We introduce a penalty function to the problem to convert it to an unconstrained optimization problem, $$ \begin{align*} \min \ f(\mathbf{x}) + \chi_S(\mathbf{x}), \end{align*} $$ where, $$ \chi_S(\mathbf{x}) = \begin{cases} 0, & \mathbf{x} \in S \newline +\infty, & \mathbf{x} \notin S \newline \end{cases} $$ is the indicator function of the set $S$.
Note
Since feasibility is top priority, only when achieving feasibility should we focus on minimizing the objective function.

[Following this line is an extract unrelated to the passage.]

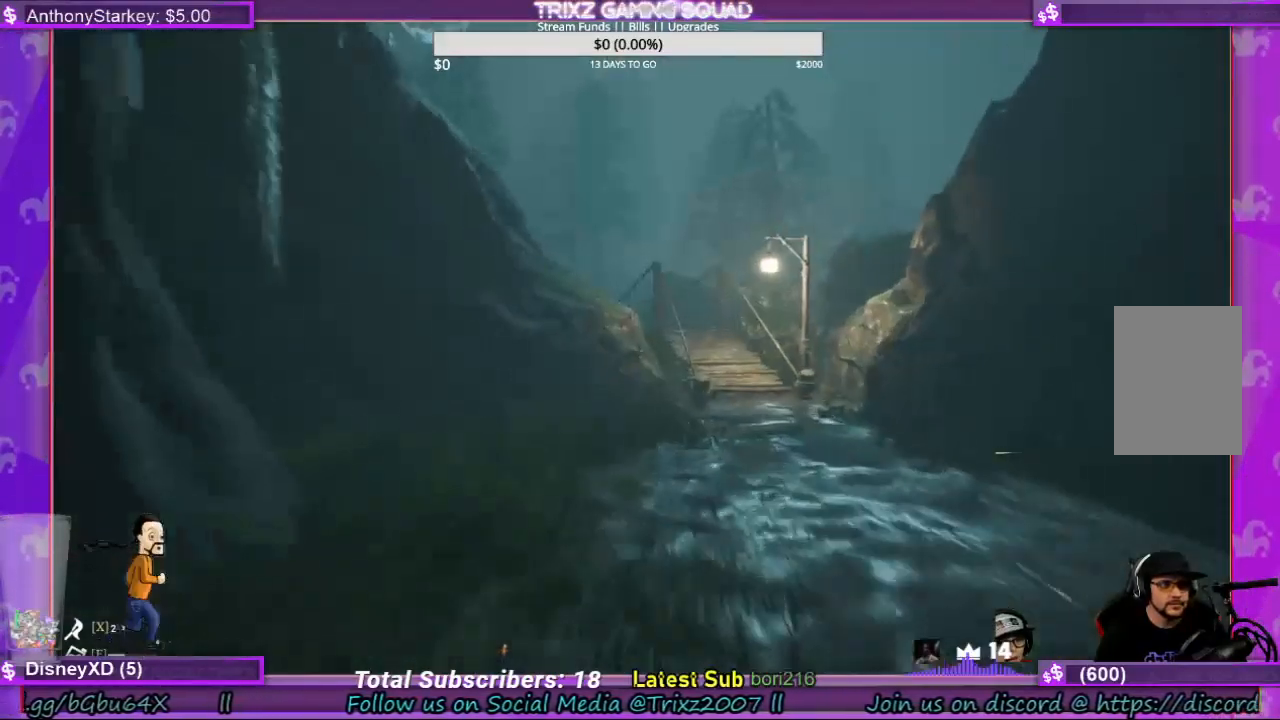
{"keys": ["shift", "w"], "mouse": [], "events": []}
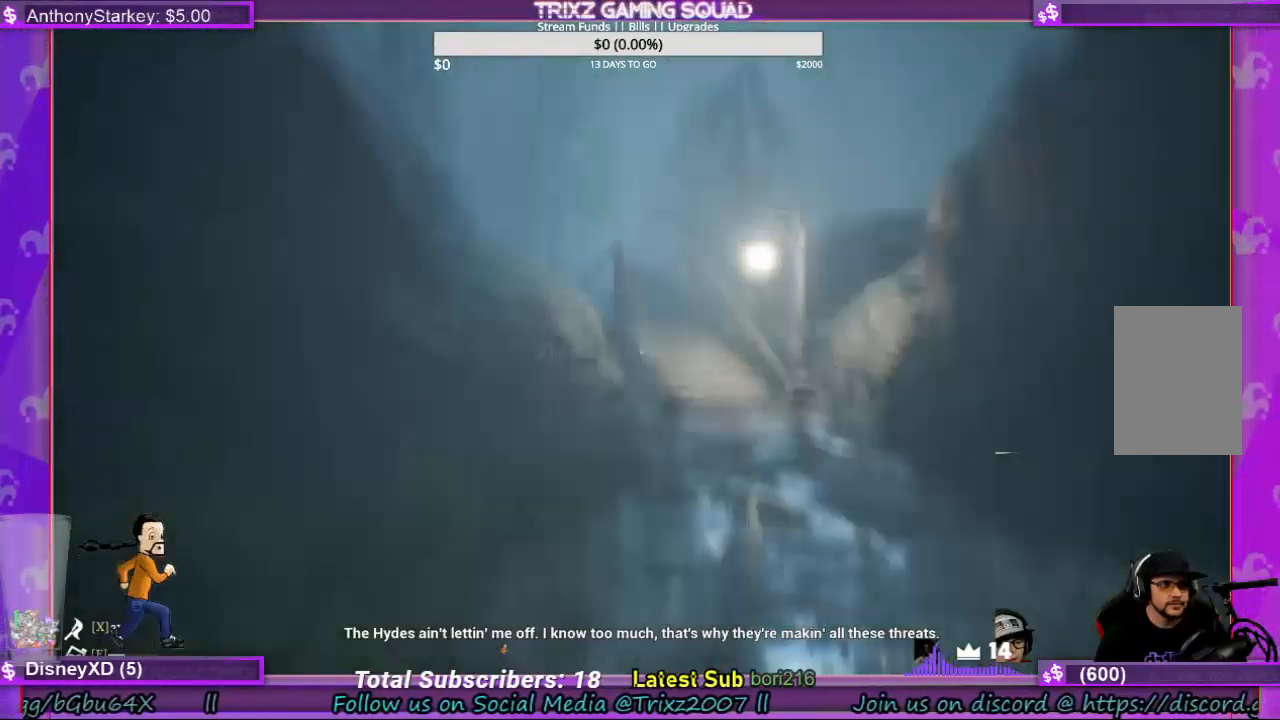
{"keys": ["a", "s"], "mouse": [], "events": [[167, "shift", "up"], [267, "shift", "down"], [400, "a", "down"], [400, "w", "up"], [467, "shift", "up"], [500, "s", "down"]]}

However, this is computationally bad, since the indicator function is non-differentiable, discontinuous, and not finite (although it is convex if $S$ is convex).
Thus, a more logical approach is to use somekind of numerical “warning” before becoming infeasible or near-infeasible, by approximating the indicator function with a numerically better behaving function.
Exterior Penalty Functions
Definition: (SUMT) Sequential Unconstrained Minimization Techniques and Exterior Penalty Functions
Suppose, $$ \begin{align*} S & = \{\mathbf{x} \in \mathbb{R}^n \mid g_i(\mathbf{x}) \leq 0, \ i = 1, \ldots, m \newline & \quad \quad h_j(\mathbf{x}) = 0, \ j = 1, \ldots, l \} \newline \end{align*} $$ Choose $C^0$ penalty function $\psi : \mathbb{R}^n \mapsto \mathbb{R}_+$ such that, $$ \psi(s) = 0 \iff s = 0 $$ typical choices are $\psi(s) = s^2$ or $\psi(s) = |s|$.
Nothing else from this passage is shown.